Upon winning his first Tony for Hello, Dolly!, Herman uttered one of the most quoted lines from any Tonys acceptance speech, words which addressed the creative growing pains Broadway experienced in the '60s as it began to expand from old-fashioned musicals into works with darker themes:
This award forever shatters a myth about the musical theater. There’s been a rumor around for a couple of years that the simple, hummable show tune was no longer welcome on Broadway. Well, it’s alive and well at the Palace [Theatre].
Herman followed the show with Ben Franklin in Paris (1964; some contributions) starring Robert Preston (1918-1987); the hit musical Mame (1966) starring Angela Lansbury (b. 1925); Dear World (1969) starring Lansbury; Mack & Mabel (1974) starring Bernadette Peters (b. 1948) and Preston; The Grand Tour (1979) starring Joel Grey (b. 1932); and A Day in Hollywood/A Night in the Ukraine (1980; some contributions) starring David Garrison (b. 1952).
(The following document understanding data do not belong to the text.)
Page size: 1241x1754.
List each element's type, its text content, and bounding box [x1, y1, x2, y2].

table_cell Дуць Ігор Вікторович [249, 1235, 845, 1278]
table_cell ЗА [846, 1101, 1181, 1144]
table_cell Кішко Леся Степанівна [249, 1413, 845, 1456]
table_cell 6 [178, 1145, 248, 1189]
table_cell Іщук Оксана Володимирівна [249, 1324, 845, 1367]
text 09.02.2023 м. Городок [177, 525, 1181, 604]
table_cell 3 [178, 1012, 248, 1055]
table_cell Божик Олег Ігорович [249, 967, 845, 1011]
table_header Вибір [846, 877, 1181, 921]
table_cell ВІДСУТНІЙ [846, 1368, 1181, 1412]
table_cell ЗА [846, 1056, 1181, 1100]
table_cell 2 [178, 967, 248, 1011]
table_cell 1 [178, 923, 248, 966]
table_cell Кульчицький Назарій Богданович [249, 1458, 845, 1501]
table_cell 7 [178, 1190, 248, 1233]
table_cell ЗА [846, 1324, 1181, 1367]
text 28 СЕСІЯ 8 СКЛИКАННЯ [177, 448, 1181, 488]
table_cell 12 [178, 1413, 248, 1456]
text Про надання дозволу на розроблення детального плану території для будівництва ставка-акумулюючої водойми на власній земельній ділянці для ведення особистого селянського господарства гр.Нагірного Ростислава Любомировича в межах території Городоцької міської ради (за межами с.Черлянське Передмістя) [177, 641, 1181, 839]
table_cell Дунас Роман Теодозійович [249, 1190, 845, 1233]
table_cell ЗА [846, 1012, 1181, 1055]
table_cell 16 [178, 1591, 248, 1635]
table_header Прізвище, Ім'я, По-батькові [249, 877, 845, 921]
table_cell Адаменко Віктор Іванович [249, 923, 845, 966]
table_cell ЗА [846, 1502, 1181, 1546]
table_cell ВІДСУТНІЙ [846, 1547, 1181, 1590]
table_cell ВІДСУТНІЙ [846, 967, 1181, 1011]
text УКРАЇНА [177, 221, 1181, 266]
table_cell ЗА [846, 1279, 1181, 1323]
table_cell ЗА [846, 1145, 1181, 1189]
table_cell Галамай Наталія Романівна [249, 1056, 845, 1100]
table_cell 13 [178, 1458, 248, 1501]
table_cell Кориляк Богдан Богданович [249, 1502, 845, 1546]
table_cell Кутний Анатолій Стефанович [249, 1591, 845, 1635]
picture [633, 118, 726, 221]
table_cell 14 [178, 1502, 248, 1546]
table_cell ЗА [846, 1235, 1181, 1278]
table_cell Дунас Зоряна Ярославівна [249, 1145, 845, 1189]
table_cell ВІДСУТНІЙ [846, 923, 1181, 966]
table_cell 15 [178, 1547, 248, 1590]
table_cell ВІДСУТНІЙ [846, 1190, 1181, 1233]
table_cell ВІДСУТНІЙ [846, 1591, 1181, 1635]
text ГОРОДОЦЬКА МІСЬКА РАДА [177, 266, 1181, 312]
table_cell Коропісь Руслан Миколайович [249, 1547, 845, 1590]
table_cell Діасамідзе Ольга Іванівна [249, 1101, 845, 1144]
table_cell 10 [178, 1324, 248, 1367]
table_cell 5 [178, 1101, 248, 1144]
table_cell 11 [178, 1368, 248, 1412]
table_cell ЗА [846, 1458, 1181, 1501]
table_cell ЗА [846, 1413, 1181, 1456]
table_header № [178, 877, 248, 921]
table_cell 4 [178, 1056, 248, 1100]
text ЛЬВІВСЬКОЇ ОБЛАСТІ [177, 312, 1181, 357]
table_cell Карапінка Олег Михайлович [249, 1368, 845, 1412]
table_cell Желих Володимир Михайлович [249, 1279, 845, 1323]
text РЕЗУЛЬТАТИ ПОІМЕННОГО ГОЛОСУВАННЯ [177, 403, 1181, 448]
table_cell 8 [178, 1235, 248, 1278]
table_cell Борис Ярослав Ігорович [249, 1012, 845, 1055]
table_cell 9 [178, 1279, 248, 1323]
In 1983, Herman's La Cage aux Folles — his most daring hit, and one for which he wrote the music and the book — matched the kind of over-the-top success he'd had with Hello, Dolly!, and did it by focusing on a gay couple, one of whom (George Hearn, b. 1934) is a drag queen, and the other his manager lover (Gene Barry, 1919-2009), who is desperately trying to keep his future in-laws from realizing they're marrying into a gay family.
(Image via Birmingham Hippodrome)
The sho, with music by Herman and a book by Harvey Fierstein (b. 1954), and both of its Broadway revivals (2004, 2010) won the Tony.
Following the searing success of La Cage, which spawned the pop hit “I Am What I Am,” Herman's last Broadway works were the revues Jerry's Girls (1985) starring Chita Rivera (b. 1933), Leslie Uggams (b. 1943) and Dorothy Loudon (1925-2003); and An Evening with Jerry Herman (1998), starring Herman himself, Lee Roy Reams (b. 1942) and Florence Lacey (b. 1949).
His work appeared in the TV movie Mrs. Claus (1996), for which he was Emmy-nominated, and in the films Barney's Great Adventure (1998) and WALL-E (2008).
In 2010, Herman was a Kennedy Center honoree.
Herman's goddaughter confirmed Herman's death was due to pulmonary complications. He had been living in Miami with his partner, Terry Marler, who survives him.